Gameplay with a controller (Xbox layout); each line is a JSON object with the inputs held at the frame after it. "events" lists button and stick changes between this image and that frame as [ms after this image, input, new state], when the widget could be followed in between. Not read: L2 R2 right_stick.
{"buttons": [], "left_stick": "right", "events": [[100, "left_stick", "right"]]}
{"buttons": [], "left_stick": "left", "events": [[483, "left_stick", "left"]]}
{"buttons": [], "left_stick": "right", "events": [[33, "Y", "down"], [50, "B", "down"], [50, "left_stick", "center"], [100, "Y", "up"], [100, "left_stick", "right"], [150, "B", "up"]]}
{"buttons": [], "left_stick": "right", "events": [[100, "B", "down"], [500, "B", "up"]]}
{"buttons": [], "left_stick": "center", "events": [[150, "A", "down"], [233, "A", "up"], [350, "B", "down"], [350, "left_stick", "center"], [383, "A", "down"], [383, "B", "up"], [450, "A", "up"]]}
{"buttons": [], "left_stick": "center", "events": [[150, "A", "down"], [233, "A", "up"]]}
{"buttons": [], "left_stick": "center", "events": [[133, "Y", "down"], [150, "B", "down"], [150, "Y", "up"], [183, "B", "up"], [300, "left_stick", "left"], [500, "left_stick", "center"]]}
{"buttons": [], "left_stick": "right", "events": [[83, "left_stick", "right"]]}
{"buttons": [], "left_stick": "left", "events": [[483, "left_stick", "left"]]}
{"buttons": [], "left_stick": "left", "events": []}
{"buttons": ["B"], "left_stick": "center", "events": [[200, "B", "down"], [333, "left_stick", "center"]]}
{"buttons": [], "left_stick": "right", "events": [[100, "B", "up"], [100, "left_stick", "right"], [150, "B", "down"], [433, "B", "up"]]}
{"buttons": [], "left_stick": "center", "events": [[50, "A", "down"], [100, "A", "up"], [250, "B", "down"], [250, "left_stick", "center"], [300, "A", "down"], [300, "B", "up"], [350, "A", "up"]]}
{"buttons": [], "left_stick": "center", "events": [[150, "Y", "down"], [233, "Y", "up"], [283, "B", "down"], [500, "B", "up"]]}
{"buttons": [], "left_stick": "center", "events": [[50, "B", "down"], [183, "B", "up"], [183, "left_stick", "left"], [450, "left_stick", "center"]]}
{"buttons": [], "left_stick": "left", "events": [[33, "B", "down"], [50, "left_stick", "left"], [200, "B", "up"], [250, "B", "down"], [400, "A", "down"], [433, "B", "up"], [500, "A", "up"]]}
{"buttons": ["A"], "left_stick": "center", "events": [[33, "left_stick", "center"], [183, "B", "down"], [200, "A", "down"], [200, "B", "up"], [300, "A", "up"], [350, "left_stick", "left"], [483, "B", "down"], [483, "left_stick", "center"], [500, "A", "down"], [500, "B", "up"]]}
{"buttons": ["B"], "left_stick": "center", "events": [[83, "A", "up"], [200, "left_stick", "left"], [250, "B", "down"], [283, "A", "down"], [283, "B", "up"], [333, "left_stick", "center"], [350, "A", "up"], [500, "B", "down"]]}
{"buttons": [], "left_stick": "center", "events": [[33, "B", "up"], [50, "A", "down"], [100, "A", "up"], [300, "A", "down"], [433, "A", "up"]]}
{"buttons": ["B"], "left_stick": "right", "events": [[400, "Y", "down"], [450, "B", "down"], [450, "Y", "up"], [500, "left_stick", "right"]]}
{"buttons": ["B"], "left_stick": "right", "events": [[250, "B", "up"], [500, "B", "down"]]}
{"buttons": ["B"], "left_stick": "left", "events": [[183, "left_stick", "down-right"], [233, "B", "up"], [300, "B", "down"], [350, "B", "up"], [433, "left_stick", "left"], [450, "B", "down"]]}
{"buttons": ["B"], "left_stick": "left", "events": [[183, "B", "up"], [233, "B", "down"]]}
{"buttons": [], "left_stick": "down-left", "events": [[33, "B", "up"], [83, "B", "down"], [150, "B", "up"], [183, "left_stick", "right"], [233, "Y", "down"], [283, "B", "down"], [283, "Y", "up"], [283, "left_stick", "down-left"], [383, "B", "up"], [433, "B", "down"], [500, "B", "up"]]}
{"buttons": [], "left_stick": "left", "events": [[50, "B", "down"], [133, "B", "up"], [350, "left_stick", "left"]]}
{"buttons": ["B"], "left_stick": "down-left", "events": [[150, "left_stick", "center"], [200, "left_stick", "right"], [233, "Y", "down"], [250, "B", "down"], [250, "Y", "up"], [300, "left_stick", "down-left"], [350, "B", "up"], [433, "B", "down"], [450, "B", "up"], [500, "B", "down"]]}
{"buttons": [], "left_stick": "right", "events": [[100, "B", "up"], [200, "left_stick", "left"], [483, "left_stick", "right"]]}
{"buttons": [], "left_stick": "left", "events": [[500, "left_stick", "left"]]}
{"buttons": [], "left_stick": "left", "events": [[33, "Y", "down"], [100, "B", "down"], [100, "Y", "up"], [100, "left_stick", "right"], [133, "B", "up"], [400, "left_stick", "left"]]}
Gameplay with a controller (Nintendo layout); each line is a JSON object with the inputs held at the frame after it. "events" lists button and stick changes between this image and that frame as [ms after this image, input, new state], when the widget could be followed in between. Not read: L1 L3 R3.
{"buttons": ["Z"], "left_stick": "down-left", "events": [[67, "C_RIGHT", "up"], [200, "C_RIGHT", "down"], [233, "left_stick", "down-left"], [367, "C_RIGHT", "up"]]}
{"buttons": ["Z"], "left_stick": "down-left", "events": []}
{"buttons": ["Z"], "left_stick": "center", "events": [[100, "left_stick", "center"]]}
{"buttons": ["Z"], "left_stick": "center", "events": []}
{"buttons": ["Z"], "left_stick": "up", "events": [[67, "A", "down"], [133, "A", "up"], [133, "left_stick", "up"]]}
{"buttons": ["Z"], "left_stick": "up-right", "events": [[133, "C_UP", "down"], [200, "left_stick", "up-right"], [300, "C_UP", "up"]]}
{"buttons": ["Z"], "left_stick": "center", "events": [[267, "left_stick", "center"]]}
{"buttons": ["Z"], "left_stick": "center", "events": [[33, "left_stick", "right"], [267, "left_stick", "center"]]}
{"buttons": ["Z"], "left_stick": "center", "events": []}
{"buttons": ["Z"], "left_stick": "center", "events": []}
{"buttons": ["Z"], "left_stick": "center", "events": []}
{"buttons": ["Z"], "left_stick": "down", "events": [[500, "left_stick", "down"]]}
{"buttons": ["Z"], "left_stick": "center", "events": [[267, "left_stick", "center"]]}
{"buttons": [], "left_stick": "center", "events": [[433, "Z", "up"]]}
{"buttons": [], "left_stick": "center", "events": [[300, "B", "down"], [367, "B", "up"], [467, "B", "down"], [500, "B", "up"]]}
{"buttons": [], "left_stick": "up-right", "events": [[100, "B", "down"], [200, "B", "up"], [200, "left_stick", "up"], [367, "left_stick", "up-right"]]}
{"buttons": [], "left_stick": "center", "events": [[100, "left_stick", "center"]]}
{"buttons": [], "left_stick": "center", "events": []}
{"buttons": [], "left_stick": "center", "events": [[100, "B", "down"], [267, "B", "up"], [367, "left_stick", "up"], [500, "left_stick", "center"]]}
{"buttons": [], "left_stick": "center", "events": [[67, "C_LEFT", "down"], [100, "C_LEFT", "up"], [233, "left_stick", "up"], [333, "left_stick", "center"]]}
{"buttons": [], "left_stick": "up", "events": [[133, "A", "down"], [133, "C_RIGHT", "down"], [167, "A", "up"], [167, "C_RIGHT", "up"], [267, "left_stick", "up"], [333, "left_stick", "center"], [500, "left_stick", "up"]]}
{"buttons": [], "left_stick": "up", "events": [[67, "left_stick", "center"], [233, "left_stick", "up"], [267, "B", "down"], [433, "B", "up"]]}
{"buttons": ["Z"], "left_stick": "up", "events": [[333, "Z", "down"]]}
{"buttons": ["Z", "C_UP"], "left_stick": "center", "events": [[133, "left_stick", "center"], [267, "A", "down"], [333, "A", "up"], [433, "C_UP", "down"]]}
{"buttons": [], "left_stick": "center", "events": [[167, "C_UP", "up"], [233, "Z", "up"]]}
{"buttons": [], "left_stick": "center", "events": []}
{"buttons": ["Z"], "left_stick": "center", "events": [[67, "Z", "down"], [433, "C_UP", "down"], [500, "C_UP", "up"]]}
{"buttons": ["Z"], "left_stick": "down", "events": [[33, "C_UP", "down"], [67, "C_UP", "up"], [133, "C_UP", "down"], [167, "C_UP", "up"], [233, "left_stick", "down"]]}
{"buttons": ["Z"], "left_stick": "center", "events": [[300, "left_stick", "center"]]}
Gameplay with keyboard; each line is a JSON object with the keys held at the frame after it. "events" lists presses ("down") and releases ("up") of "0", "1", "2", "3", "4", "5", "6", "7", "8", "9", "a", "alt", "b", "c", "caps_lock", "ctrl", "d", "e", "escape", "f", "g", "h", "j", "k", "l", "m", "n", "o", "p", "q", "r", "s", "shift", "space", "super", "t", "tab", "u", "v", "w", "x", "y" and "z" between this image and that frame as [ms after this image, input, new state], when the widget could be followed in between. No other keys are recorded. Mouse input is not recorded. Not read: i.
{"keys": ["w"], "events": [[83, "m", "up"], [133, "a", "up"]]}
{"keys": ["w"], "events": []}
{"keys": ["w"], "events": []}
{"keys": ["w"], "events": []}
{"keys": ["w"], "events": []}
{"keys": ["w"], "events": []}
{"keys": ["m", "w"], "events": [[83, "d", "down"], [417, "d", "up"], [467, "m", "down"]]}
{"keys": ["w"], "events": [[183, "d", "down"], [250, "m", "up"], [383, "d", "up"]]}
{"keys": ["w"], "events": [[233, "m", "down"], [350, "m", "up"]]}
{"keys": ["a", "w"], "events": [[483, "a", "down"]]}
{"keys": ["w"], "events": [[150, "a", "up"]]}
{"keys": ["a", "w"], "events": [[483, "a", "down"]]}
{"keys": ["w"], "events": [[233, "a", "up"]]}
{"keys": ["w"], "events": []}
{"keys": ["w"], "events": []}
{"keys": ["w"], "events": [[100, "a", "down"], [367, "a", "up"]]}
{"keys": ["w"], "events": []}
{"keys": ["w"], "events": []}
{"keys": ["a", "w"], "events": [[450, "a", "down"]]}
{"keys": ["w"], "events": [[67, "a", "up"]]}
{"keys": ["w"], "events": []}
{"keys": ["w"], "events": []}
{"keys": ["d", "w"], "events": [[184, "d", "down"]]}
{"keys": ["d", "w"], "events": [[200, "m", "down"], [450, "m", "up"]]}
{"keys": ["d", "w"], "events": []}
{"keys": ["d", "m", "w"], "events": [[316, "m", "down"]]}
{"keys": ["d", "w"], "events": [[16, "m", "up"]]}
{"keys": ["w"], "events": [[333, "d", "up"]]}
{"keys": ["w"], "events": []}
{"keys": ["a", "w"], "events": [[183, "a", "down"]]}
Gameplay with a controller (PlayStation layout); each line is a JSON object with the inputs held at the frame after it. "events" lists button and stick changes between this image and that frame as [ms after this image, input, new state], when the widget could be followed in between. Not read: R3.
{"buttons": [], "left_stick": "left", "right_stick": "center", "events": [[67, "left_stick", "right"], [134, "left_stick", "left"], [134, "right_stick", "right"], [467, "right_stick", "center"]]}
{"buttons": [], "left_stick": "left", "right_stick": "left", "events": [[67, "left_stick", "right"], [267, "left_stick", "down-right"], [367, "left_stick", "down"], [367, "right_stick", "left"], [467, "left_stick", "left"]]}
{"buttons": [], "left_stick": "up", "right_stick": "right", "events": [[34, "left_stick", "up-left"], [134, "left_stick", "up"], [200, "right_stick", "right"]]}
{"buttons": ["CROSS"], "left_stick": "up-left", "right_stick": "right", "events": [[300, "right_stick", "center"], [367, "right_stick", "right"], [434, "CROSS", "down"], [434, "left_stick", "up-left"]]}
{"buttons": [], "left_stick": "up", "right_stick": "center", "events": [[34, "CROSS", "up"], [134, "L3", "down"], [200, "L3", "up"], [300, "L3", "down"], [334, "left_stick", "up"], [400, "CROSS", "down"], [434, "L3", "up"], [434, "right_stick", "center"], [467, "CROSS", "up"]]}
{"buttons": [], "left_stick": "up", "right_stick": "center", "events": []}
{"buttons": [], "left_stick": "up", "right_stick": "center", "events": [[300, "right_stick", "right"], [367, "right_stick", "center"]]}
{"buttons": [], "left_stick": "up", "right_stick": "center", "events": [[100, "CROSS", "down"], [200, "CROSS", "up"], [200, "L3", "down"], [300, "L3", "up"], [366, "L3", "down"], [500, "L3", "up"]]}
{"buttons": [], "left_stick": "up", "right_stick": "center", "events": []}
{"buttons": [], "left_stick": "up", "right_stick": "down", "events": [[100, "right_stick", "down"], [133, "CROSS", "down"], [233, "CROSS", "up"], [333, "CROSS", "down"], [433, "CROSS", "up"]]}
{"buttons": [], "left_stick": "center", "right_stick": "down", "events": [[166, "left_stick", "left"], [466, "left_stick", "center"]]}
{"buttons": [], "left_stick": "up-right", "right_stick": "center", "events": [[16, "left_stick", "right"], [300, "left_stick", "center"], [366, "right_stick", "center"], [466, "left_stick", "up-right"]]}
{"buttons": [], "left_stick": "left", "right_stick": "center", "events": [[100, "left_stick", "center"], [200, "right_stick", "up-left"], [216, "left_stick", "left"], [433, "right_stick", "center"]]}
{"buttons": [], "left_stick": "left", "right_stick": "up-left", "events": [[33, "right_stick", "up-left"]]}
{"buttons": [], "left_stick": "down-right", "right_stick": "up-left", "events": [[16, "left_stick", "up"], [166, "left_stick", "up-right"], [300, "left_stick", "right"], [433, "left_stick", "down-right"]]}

§ Exercise instructions
The response consists of the lines above that contain "with".

§ Reply to the task
Gameplay with a controller (Xbox layout); each line is a JSON object with the inputs held at the frame after it. "events" lists button and stick changes between this image and that frame as [ms after this image, input, new state], when the widget could be followed in between. Not read: L2 R2 right_stick.
Gameplay with a controller (Nintendo layout); each line is a JSON object with the inputs held at the frame after it. "events" lists button and stick changes between this image and that frame as [ms after this image, input, new state], when the widget could be followed in between. Not read: L1 L3 R3.
Gameplay with keyboard; each line is a JSON object with the keys held at the frame after it. "events" lists presses ("down") and releases ("up") of "0", "1", "2", "3", "4", "5", "6", "7", "8", "9", "a", "alt", "b", "c", "caps_lock", "ctrl", "d", "e", "escape", "f", "g", "h", "j", "k", "l", "m", "n", "o", "p", "q", "r", "s", "shift", "space", "super", "t", "tab", "u", "v", "w", "x", "y" and "z" between this image and that frame as [ms after this image, input, new state], when the widget could be followed in between. No other keys are recorded. Mouse input is not recorded. Not read: i.
Gameplay with a controller (PlayStation layout); each line is a JSON object with the inputs held at the frame after it. "events" lists button and stick changes between this image and that frame as [ms after this image, input, new state], when the widget could be followed in between. Not read: R3.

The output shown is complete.